Nesta moção, o Chega argumenta que a “explicação nunca foi dada, nem detalhados os dados importantes da situação relativos, por exemplo, aos clientes daquela empresa, a natureza das atividades desempenhadas ou a respetiva faturação”.André Ventura ameaçara, na segunda-feira, avançar com uma moção de censura caso o primeiro-ministro não desse explicações até ao final desse dia sobre a empresa de compra e venda de imóveis da mulher e dos filhos.
De visita ao Brasil esta semana, Luís Montenegro afirmou que,”por respeito à representação de Portugal” na 14ª Cimeira Luso-Brasileira, remetia para o debate da moção de censura “todas as considerações devidas sobre a atual situação política interna”. Mais tarde veio dizer-se “tranquilo”.
O que está em causa
No último fim de semana, o Correio da Manhã avançou que a empresa Spinumviva, da família de Luís Montenegro, poderia “beneficiar com a alteração à lei dos solos aprovada pelo Governo” e que, sendo o primeiro-ministro “casado em comunhão de adquiridos com a principal sócia da firma”, tal o deixaria "numa situação de potencial conflito de interesses".

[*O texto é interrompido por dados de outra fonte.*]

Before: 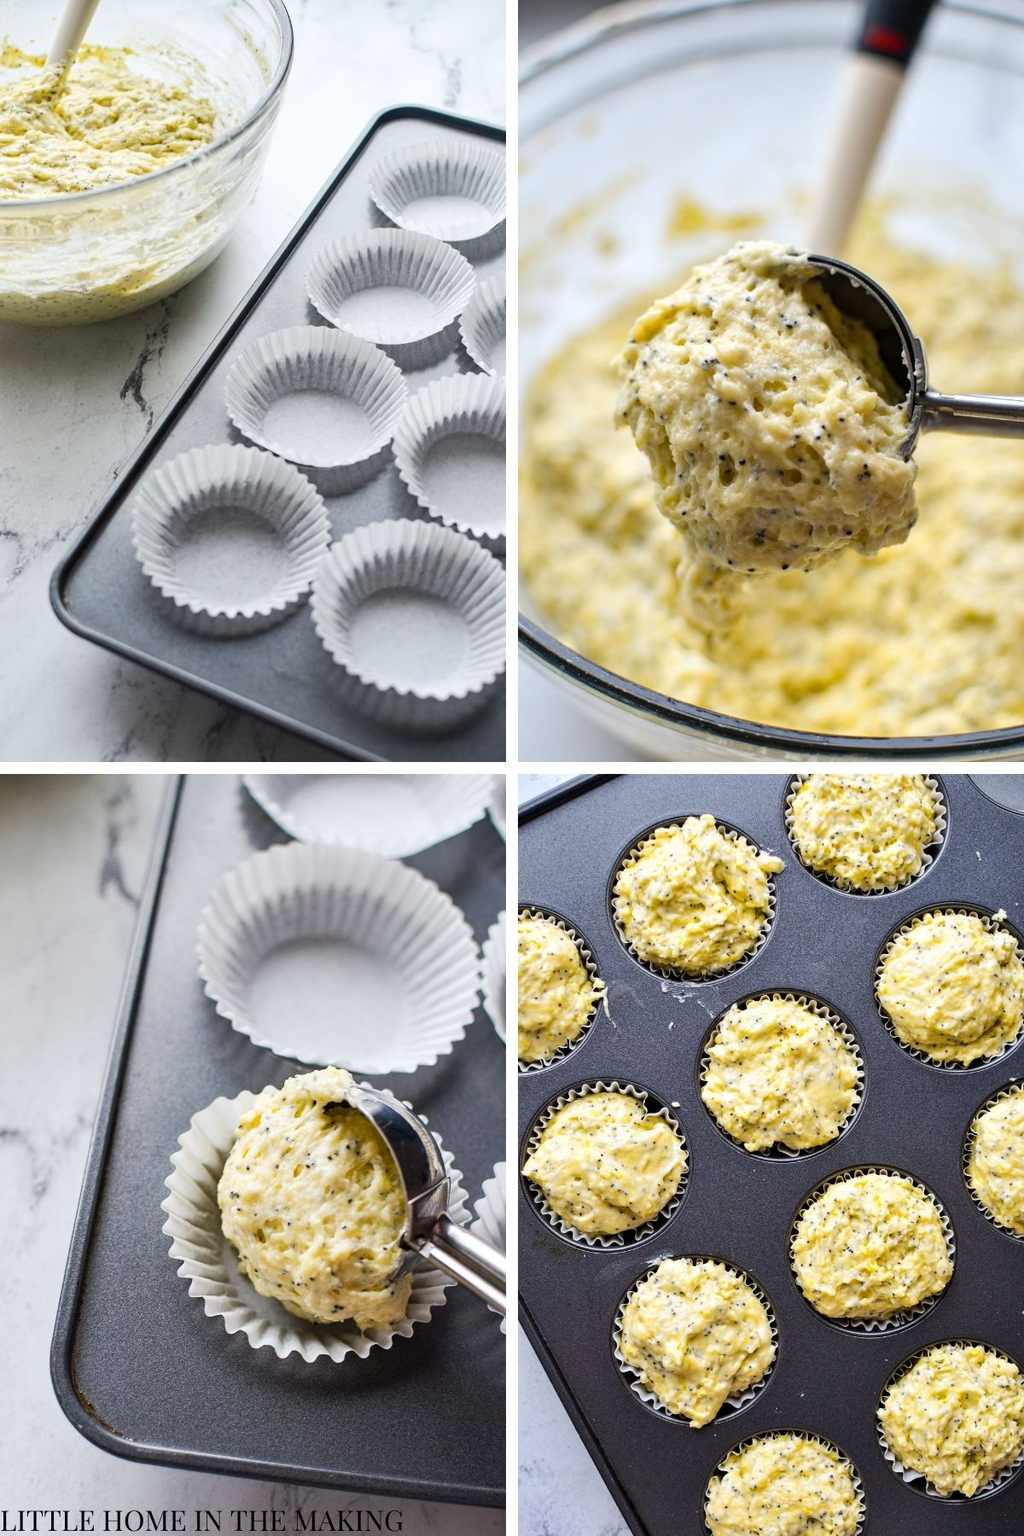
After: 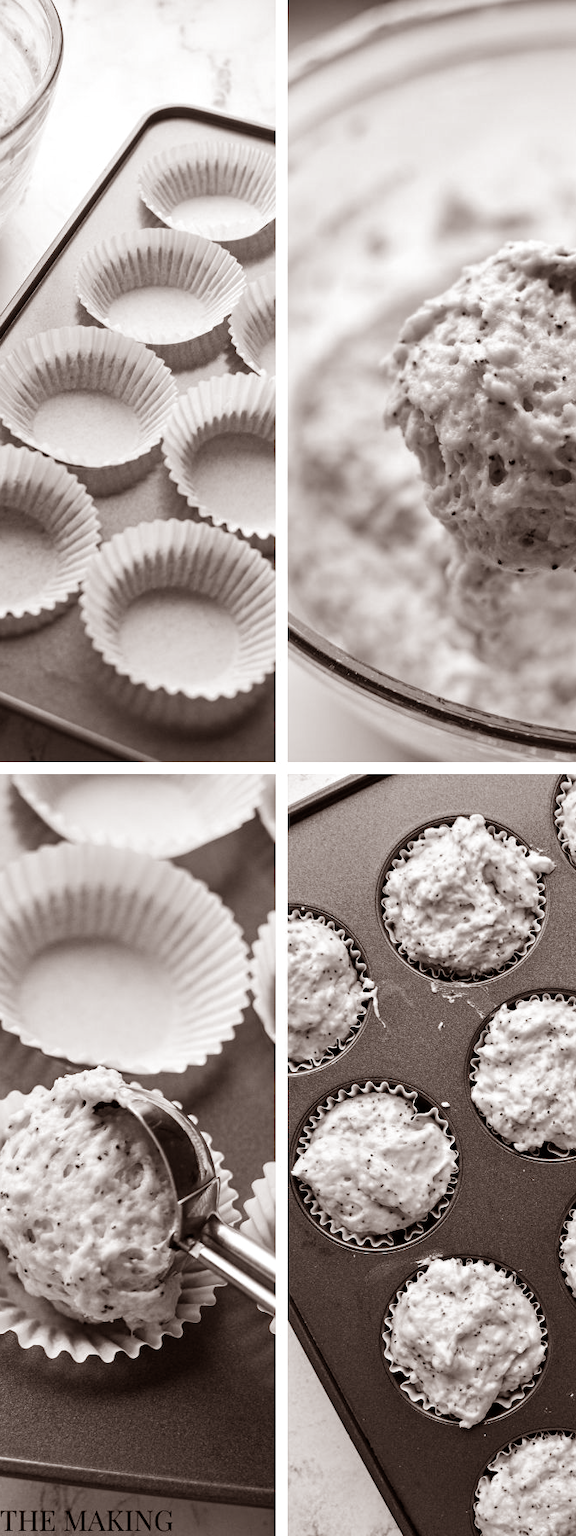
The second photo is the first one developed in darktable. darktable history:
rgb levels: mode RGB, independent channels, levels [[0, 0.5, 1], [0, 0.521, 1], [0, 0.536, 1]]
crop and rotate: left 22.516%, right 21.234%
color calibration: output gray [0.25, 0.35, 0.4, 0], x 0.383, y 0.372, temperature 3905.17 K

Na quarta-feira, o chefe do Executivo disse estar “muito tranquilo” e garantiu que fará aquilo que é sua obrigação, “com toda a tranquilidade de quem honrou sempre a sua vida pessoal, profissional e política por critérios de honestidade, de tolerância e de respeito por toda a gente”.
Luís Montenegro garantiu não existir qualquer conflito de interesses, já que desde 30 de junho de 2022 não é sócio da empresa imobiliária em causa. “Nunca foi, não é e não será objeto da atividade da empresa qualquer negócio imobiliário ligado à alteração legislativa” da lei dos solos, assegurou.
A quota que detinha na empresa foi vendida por Luís Montenegro um mês antes de este ter chegado à liderança do PSD. A participação com o valor de 3.750 euros foi repartida entre a mulher e os dois filhos.A RTP confirmou que foi realizado um contrato de cessão e de divisão quota e que o pagamento foi feito no prazo de 60 dias, por transferência bancária.
No entanto, as dúvidas jurídicas permanecem, já que, por ser casado em comunhão de bens de adquiridos, poderá manter-se como cotitular dessa participação.
O Código Civil estabelece que estão proibidos os contratos de compra e venda entre cônjuges a não ser que estejam casados em regime de separação de bens, o que não é o caso. No entanto, o Código das Sociedades Comerciais prevê que seja possível a transmissão de quotas entre marido e mulher.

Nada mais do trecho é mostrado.